It is amazing to me how a Pennsylvania DUI is the only crime or charge that someone can be convicted of solely based on an opinion of another person. What I mean by that is that a police officer is frequently called upon during the course of a trial to render his layperson opinion (not an expert opinion) as to the driver’s ability to safely drive an automobile. Under Pennsylvania DUI law it is an absolute requirement by the Government to prove beyond a reasonable doubt that a person is substantially impaired due to alcohol. At the end of the day the police officer renders an opinion, usually based upon his training, knowledge, and experience as to this ultimate conclusion. The jury is asked by the Government to adopt this opinion. However, most of the time this opinion is rendered based upon incomplete information and assumptions rather than data. There is an old saying that goes: “What do you call an opinion without data to support it? Answer: A guess.”
It is very true that an opinion is based on the eye of the beholder. At roadside, a Pennsylvania police officer has a very difficult job to do. He’s multitasking. He is distracted by many events that are going on at the same time. He has to make judgment calls that are often difficult and snap decisions about whether or not this person should be charged with a DUI. The jury doesn’t have this difficulty. The jury has a benefit of hindsight and true overall perspective. This is why the burdens of proof are different for a police officer makes an arrest on the low burden of probable cause, but for a Jury to make a conviction, it must be based upon proof beyond a reasonable doubt. The Jury must make this decision based on all of the evidence or out of the lack of evidence to measure whether there is enough to satisfy the Government’s very heavy burden of proof beyond a reasonable doubt.

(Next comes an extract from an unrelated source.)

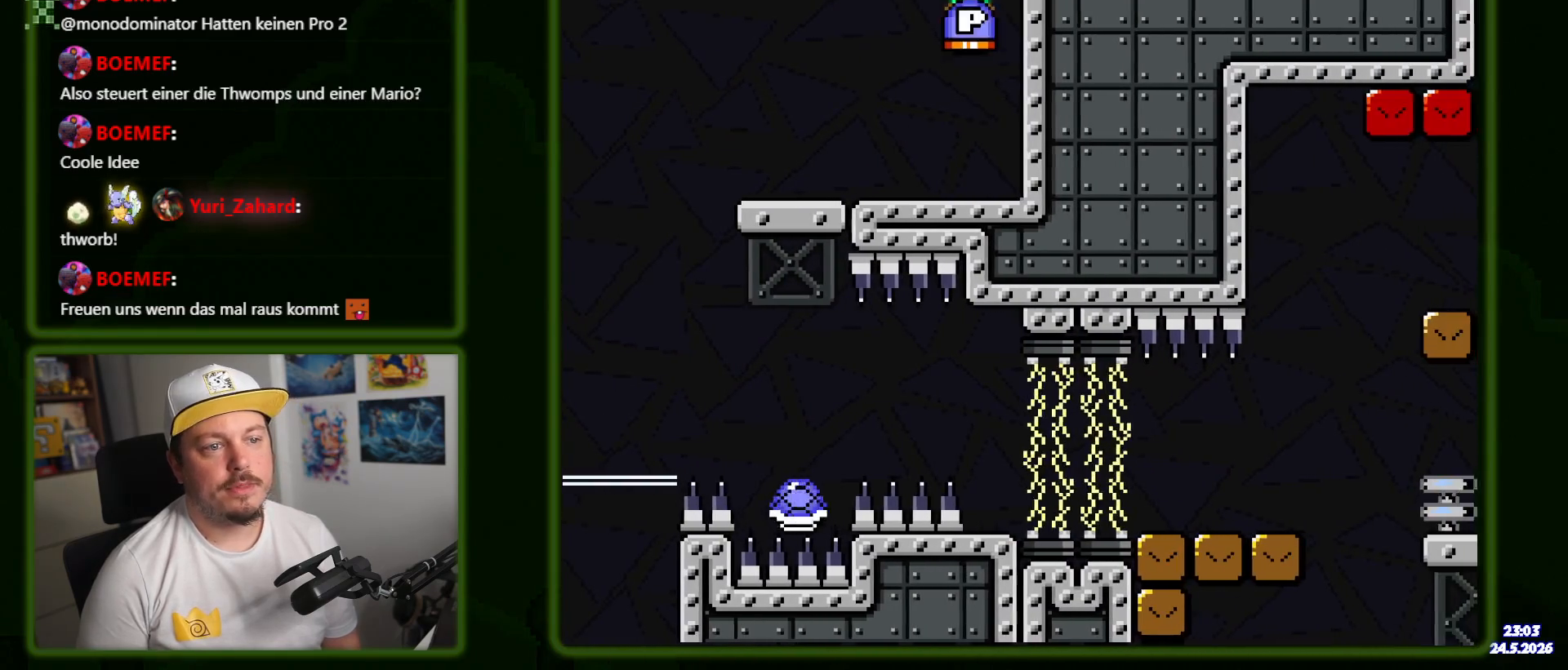
{"buttons": ["Y", "DPAD_LEFT"], "events": [[67, "B", "up"], [400, "B", "down"], [500, "B", "up"]]}
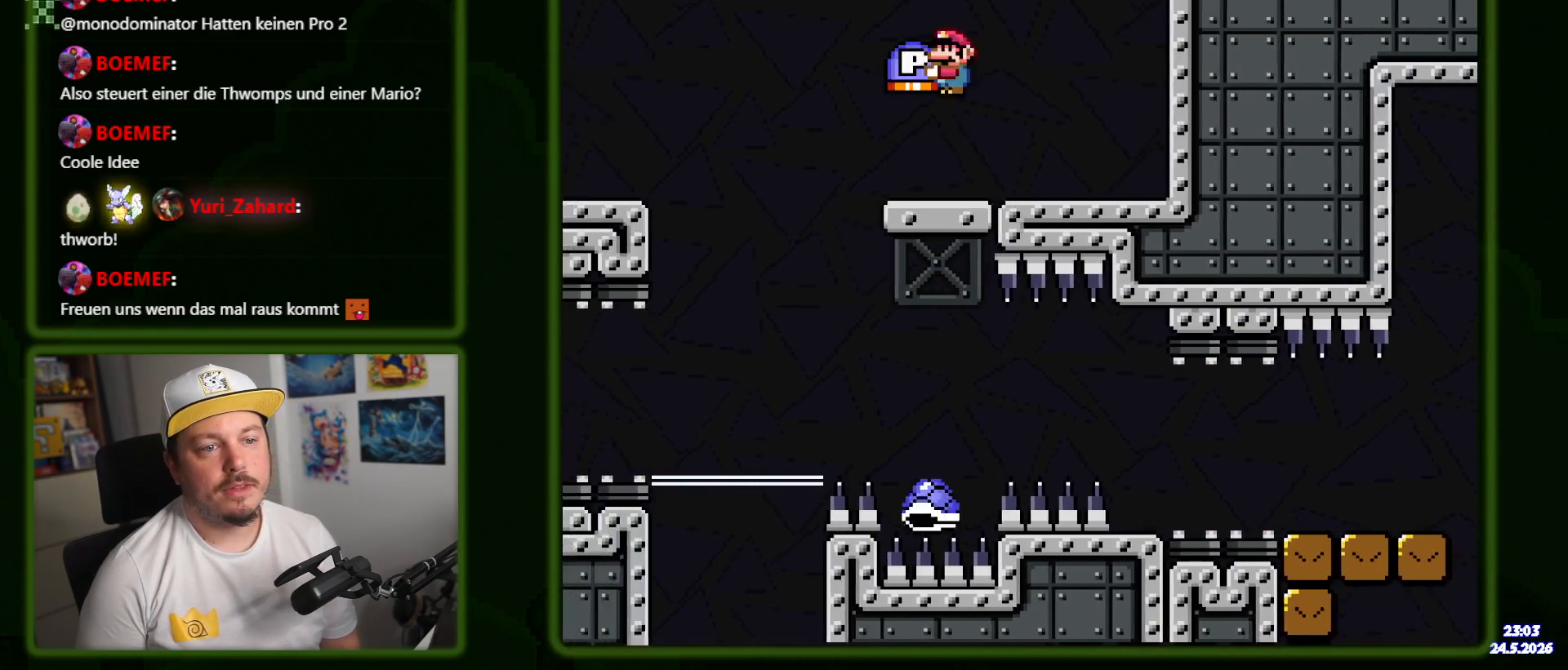
{"buttons": ["B", "Y", "DPAD_RIGHT"], "events": [[133, "B", "down"], [200, "DPAD_LEFT", "up"], [350, "DPAD_RIGHT", "down"]]}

At the end of the day, the police officer is called upon to make his opinion as to whether or not someone is impaired and therefore a DUI. If you think about it, this is a really difficult call to make. What the officer has to do is, within a short time, make a determination whether or not the physical symptoms that the motorist displays at roadside is due exclusively to alcohol intoxication or not.
Most people become very nervous when they are stopped by a police officer and confronted with the possibility that they may be arrested. After all that’s why you’re being asked to get out of the car. Everyone knows that if the officer says he smells alcohol and he’s asking you to get out of the car, he suspects you of a DUI. These DUI tests that they give you at roadside are not scientifically valid as I have discussed before and frequently people are told how to do these tests only once. They are highly complicated and require extreme concentration even under the best of circumstances. It would be an interesting statistic to find out how many people who are in a relevant demographic can indeed perform the Standardized Field Sobriety Tests even with no alcohol in their system given a high pressure situation. To date no studies that I am aware of have been performed on that, however, this would be an interesting place for research. Nevertheless, there are many non-intoxicating reasons that an individual can fail the roadside tests and display symptoms that the police officer honestly believes to be consistent with a DUI. It is not just nervousness but also can be simply due to being clumsy, disabled, or having a medical condition.
This is why we need to move away from a rash decision that is based upon a very limited amount of data and present the whole truth to the Jury about the entire circumstances of the suspect at that time along with their entire medical history. It is with all of this information and only with all of this information that the Jury can hopefully render an opinion based upon truth and facts comprised of meaningful data as opposed to no data and simply a guess as most police officers are forced to do with the constraints at roadside.